> **Action item**
Reproduce only what lies between the first line of the material below and the line containing "The devices of the", with both of those lines included and every line kept exact.

——————————

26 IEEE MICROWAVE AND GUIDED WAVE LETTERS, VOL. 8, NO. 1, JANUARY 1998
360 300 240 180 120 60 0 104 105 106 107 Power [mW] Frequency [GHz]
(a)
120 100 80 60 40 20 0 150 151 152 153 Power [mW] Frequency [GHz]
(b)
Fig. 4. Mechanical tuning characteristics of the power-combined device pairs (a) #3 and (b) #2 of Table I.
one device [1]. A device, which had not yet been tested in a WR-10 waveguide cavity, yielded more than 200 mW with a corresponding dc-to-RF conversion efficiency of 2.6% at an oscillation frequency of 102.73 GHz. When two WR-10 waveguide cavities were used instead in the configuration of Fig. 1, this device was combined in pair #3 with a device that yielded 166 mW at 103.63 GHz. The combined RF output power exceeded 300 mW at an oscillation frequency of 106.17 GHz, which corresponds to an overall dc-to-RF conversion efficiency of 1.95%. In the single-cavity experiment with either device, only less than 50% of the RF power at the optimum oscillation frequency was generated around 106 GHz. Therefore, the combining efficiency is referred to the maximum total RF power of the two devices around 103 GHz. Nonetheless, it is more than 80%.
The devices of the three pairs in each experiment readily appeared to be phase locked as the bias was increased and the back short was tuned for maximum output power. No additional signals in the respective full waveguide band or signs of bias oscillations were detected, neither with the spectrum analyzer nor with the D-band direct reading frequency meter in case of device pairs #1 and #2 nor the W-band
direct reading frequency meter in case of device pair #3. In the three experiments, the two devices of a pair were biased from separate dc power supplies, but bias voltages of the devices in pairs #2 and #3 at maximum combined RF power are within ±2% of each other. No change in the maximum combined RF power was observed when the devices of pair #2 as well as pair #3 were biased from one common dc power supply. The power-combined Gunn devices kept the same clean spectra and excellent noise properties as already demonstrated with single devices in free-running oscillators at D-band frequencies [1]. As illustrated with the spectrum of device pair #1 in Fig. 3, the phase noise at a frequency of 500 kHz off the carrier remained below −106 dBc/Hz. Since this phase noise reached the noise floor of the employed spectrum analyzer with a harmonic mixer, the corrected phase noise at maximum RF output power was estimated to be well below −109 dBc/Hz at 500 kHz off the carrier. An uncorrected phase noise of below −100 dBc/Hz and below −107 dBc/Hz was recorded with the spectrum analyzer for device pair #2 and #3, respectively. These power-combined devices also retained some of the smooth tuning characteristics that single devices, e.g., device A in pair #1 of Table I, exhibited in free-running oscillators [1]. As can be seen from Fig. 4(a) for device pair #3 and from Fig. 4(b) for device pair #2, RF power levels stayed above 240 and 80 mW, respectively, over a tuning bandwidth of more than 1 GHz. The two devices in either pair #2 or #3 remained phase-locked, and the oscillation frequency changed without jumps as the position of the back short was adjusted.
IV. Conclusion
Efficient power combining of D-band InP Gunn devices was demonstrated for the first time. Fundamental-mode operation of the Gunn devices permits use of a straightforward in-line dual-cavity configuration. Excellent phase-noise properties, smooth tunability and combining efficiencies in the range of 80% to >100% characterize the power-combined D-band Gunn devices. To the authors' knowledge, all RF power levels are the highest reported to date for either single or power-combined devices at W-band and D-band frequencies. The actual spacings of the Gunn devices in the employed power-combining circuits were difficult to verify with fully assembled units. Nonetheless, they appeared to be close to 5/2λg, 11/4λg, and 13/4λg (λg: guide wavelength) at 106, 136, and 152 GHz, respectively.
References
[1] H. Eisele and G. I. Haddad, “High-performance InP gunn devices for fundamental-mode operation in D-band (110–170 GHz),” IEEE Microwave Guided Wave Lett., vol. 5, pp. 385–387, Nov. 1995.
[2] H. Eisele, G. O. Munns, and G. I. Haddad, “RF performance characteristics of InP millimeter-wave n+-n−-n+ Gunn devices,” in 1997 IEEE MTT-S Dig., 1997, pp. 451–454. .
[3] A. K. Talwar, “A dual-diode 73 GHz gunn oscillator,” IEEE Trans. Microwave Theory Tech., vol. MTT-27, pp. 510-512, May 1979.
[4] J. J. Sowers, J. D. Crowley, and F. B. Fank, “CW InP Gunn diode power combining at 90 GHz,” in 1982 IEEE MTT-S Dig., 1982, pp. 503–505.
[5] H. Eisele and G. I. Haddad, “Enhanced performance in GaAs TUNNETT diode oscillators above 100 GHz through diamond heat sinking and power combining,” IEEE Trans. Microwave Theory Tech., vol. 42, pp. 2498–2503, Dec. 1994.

——————————

> **Result of this task**
26 IEEE MICROWAVE AND GUIDED WAVE LETTERS, VOL. 8, NO. 1, JANUARY 1998
360 300 240 180 120 60 0 104 105 106 107 Power [mW] Frequency [GHz]
(a)
120 100 80 60 40 20 0 150 151 152 153 Power [mW] Frequency [GHz]
(b)
Fig. 4. Mechanical tuning characteristics of the power-combined device pairs (a) #3 and (b) #2 of Table I.
one device [1]. A device, which had not yet been tested in a WR-10 waveguide cavity, yielded more than 200 mW with a corresponding dc-to-RF conversion efficiency of 2.6% at an oscillation frequency of 102.73 GHz. When two WR-10 waveguide cavities were used instead in the configuration of Fig. 1, this device was combined in pair #3 with a device that yielded 166 mW at 103.63 GHz. The combined RF output power exceeded 300 mW at an oscillation frequency of 106.17 GHz, which corresponds to an overall dc-to-RF conversion efficiency of 1.95%. In the single-cavity experiment with either device, only less than 50% of the RF power at the optimum oscillation frequency was generated around 106 GHz. Therefore, the combining efficiency is referred to the maximum total RF power of the two devices around 103 GHz. Nonetheless, it is more than 80%.
The devices of the three pairs in each experiment readily appeared to be phase locked as the bias was increased and the back short was tuned for maximum output power. No additional signals in the respective full waveguide band or signs of bias oscillations were detected, neither with the spectrum analyzer nor with the D-band direct reading frequency meter in case of device pairs #1 and #2 nor the W-band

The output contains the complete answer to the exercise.